Copy everything in the mountain commentary from "Hermon, for this" down to "to the Israelites.", renaming "Israelites" as "Hebrews".

*** Opening of Excerpted passage ***

Come with me unto the mountains of myrrh, &c., mentioned Son_4:6,



from Lebanon, a known mountain in the north of Canaan, which is sometimes mentioned as a pleasant and glorious place, as Son_5:15 Isa_35:2 Hos_14:6, &c., in regard of its goodly cedars; and sometimes as a barren wilderness, as Isa_29:17, and seat of wild beasts, as 2Ki_14:9, &c. Which latter sense seems more agreeable, both to the opposition which is here tacitly made between this mountain and the mountain of myrrh, and to the quality of the other mountains here joined with Lebanon, and to the last clause of the verse. My spouse; this is the first time that Christ gives her this name, which he now doth, both to encourage and oblige her to go with him. Look to the place to which I invite thee to go, which from those high mountains thou mayst easily behold, the sight of which will certainly inflame thee with desire to go thither. He alludes to Moses’s beholding the Promised Land from Mount Pisgah.



Amana; not that Amana which divided Syria from Cilicia, which was too remote from these parts, but another of that name, not far from Lebanon.



Shenir and



Hermon may be the names of two tops of the same mountain, as Horeb and Sinai seem to have been. Or, Shenir or (the copulative and being put disjunctively for or, as it is in many places, which have been observed before)



Hermon, for this mountain is called both Shenir and Hermon, Deu_3:9, and the latter name, Hermon, may be added to the former, as being better known to the Israelites.



From the lions’ dens, from the mountains of the leopards; from these or other such-like mountains, which are inhabited by lions and leopards; which seems to be added as an argument to move the spouse to go with him, because the places where now she was were not only barren, but also dangerous, as being the habitations of tyrants and persecutors, and wild or savage people, who are oft described by the names of wild beasts, whose natures they have, and whose practices they imitate.

*** Close of Excerpted passage ***
*** Opening of Information shown ***

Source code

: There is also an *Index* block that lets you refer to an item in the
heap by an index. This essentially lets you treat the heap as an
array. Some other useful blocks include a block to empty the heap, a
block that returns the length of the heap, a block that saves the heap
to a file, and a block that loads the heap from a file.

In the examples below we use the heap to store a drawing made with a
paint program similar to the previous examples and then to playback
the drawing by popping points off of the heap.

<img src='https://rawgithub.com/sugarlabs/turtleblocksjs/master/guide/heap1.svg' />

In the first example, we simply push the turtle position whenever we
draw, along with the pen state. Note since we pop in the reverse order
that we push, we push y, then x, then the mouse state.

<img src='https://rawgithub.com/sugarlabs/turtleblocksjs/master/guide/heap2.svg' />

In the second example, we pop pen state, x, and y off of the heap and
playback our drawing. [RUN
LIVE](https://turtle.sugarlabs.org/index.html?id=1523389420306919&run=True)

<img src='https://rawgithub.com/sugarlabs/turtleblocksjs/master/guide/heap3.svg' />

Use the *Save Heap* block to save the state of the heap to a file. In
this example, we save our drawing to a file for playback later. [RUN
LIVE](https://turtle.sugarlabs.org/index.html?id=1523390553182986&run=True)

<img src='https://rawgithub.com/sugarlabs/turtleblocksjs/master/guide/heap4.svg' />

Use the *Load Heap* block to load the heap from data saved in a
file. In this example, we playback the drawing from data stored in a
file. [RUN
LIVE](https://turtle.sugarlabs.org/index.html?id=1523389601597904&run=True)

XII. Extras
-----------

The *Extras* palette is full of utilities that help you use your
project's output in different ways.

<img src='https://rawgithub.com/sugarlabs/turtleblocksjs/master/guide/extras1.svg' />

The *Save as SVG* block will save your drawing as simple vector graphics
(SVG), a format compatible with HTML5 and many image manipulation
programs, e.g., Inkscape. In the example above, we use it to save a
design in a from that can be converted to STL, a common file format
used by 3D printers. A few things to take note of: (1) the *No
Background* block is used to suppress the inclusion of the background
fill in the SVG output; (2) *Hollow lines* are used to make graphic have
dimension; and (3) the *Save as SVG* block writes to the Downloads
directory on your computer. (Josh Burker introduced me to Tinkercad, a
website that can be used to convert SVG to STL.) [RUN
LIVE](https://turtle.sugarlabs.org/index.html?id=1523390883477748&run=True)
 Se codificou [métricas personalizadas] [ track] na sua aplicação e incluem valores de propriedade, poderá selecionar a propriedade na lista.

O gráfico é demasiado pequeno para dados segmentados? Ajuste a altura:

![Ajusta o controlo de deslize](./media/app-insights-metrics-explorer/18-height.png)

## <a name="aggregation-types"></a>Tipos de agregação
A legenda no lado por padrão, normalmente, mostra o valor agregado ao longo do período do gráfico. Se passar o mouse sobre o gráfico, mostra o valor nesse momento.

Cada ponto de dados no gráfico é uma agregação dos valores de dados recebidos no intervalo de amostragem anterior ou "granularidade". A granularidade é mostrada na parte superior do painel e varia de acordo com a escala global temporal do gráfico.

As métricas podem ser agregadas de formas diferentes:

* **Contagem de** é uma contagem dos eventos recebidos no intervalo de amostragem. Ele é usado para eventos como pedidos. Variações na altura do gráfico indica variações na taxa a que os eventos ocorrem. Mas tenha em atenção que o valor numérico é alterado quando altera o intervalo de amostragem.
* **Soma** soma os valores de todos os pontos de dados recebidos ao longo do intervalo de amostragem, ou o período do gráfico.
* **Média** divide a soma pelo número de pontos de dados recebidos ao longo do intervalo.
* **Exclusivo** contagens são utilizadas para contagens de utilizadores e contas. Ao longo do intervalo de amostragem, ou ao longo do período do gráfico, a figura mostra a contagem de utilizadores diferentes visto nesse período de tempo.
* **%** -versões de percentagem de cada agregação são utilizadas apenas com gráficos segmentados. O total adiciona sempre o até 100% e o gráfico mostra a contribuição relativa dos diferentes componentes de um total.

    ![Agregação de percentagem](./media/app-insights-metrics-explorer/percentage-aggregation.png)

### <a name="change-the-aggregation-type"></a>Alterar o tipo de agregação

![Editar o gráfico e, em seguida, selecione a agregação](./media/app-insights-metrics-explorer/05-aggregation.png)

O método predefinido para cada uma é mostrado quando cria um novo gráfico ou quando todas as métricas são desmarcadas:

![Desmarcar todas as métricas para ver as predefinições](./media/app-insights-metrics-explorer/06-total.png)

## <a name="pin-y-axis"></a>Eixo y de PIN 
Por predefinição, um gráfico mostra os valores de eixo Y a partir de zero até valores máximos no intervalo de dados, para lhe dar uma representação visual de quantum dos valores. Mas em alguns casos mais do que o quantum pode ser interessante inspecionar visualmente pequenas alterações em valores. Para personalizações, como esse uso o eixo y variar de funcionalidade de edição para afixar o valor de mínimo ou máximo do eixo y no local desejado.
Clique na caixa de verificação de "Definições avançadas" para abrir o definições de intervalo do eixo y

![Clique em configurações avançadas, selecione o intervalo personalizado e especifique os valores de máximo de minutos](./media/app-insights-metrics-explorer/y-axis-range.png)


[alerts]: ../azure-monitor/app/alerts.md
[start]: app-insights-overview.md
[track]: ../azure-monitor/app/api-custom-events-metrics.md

*** Close of Information shown ***

● **Completed exercise**
Hermon, for this mountain is called both Shenir and Hermon, Deu_3:9, and the latter name, Hermon, may be added to the former, as being better known to the Hebrews.